The software Sony was using had been in place for months, but advanced security programs were not detecting the software. Sony, being a large corporation, was considered a trusted company by many vendors and never researched for possible security issues. It is still unclear what other companies are doing for DRM protection on their CDs and DVDs. Other programs like this may still be undiscovered. In fact, this week another vulnerability was found on an entirely different set of CDs that Sony has sold - all 5.7 million of them.
So, what's the solution?
For IT professionals with networks that need to be secure, this opens up a whole new can of worms. How big of a security risk is this? 2 million CDs with XCP (and now at least one other set of even more) were sold before the whole story broke on the news, so it's entirely likely that computers on your network have the software installed. Many consider a best practices wipe and reinstall to be the only solution to a rootkit infection, but in companies where a large number of machines have the XCP software installed, this may be costly and unreasonable.

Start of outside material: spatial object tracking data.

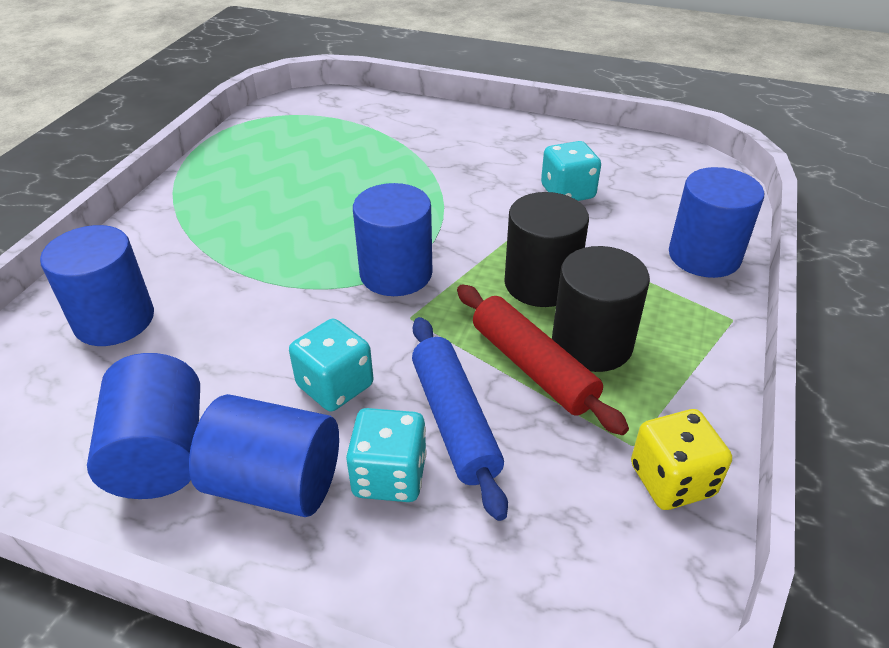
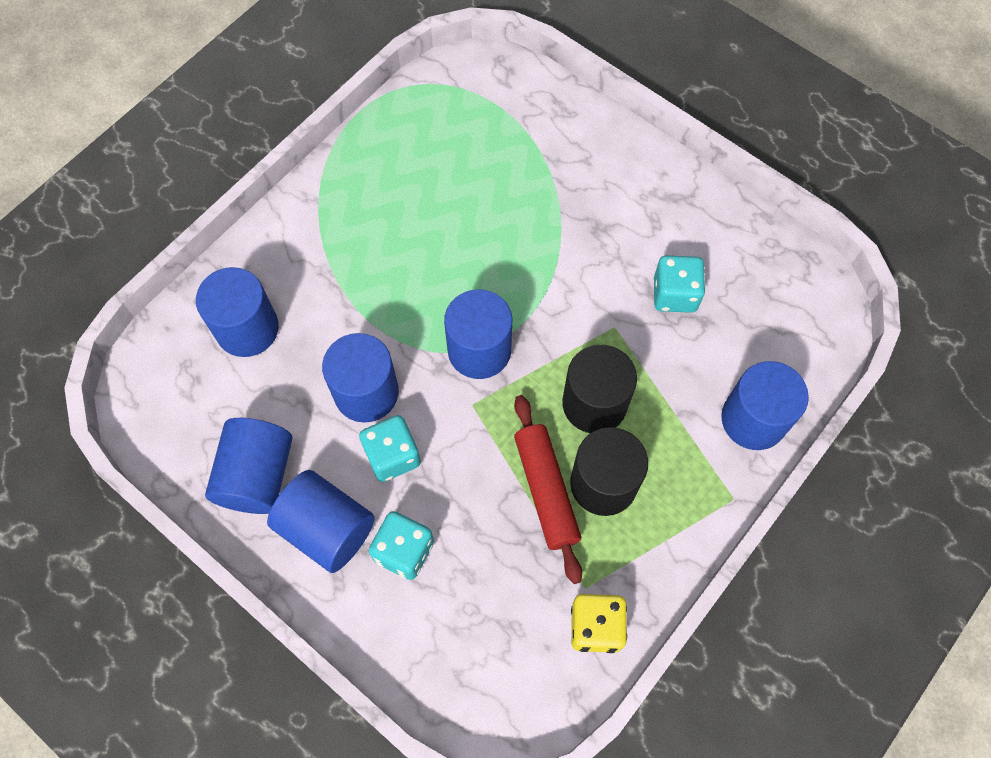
camera: 20 degrees right, 25 degrees up
blue rolling pin [412,317,508,521] -> none
none -> blue cylinder [322,333,399,423]

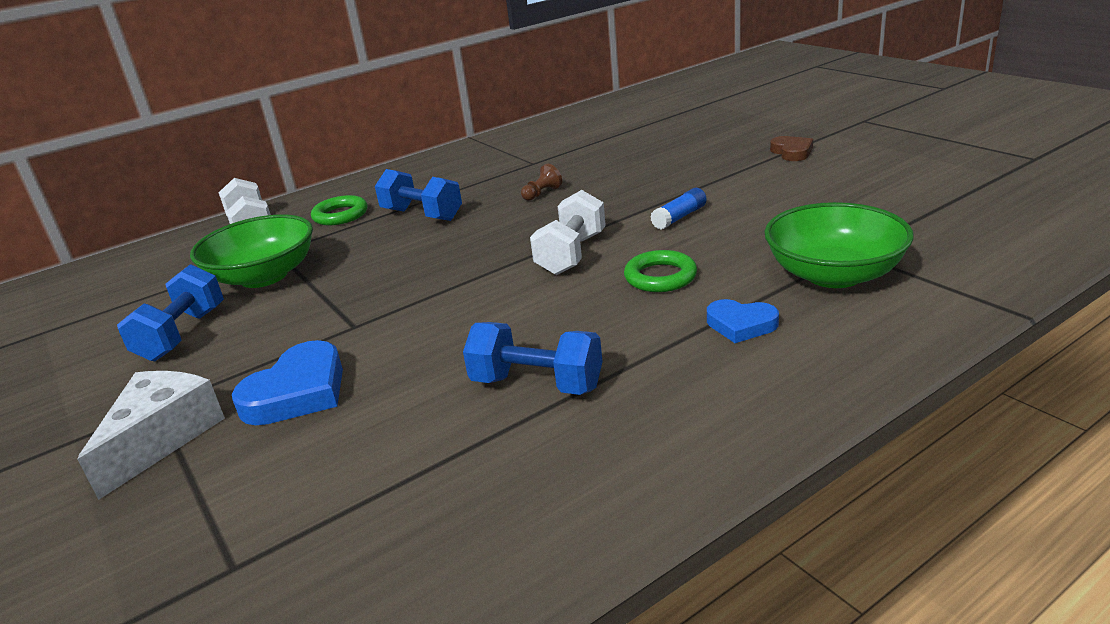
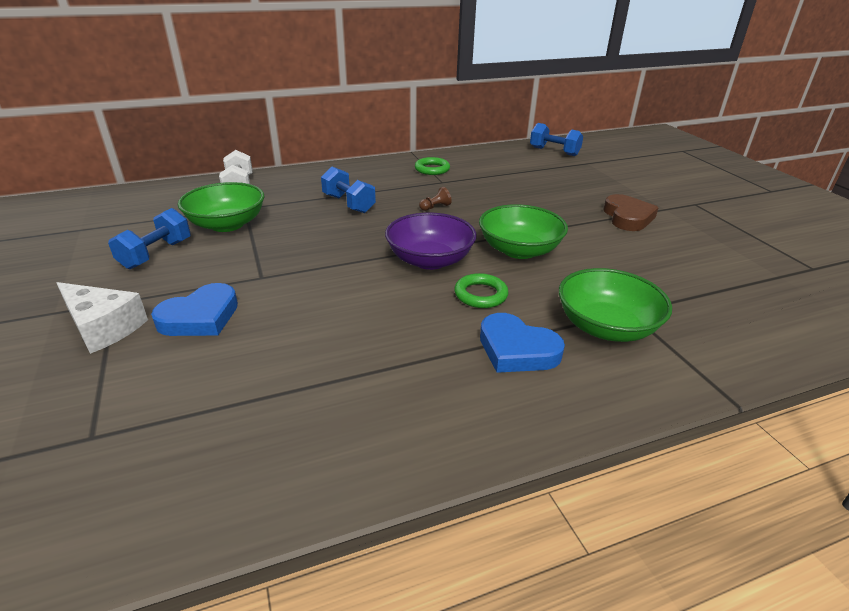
camera: 10 degrees right, 5 degrees up
white cheese [77,371,225,500] -> white cheese turned 90 degrees clockwise [57,282,148,354]
green ring [311,195,368,225] -> green ring moved to [415,157,450,175]
blue dumbbell [463,322,603,395] -> blue dumbbell moved to [530,123,583,156]
white dumbbell [530,190,606,275] -> purple bowl [385,212,477,270]
blue glue stick [650,188,707,230] -> green bowl [479,204,568,259]
blue heart [707,299,779,343] -> blue heart [480,313,565,373], size x1.61
brown heart [770,136,813,161] -> brown heart [604,194,659,231], size x1.61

Security vendors are rushing to add XCP to their list of potential violations, so one path would be to wait for a solid solution from your vendor. You may check with your vendors about efforts to clear the XCP software from infected machines. For those that can't wait, there are information resources, including information Sony BMG regarding XCP. Sysinternals has a program called Rookit Revealer that will find many rootkits. F-Secure, the company that initially talked with Sony BMG about the problems with XCP has a beta program called Blacklight that can remove the offending software. And, Microsoft's antispyware program considers the XCP software spyware and will attempt to remove it.
Sony will weather the storm, but this latest development in the "battle" between the sellers and buyers of copyrighted digital media may define how far companies can go to protect the products they sell. US-CERT, part of the Department of Homeland Security, issued an advisory on the XCP DRM software. New York, California and Texas are all involved in lawsuits against Sony BMG. Microsoft's anti spyware program now treats the Sony BMG XCP program as spyware that needs to be removed. This battle is far from over, and the future of digital media distribution may be more clearly defined in the coming months.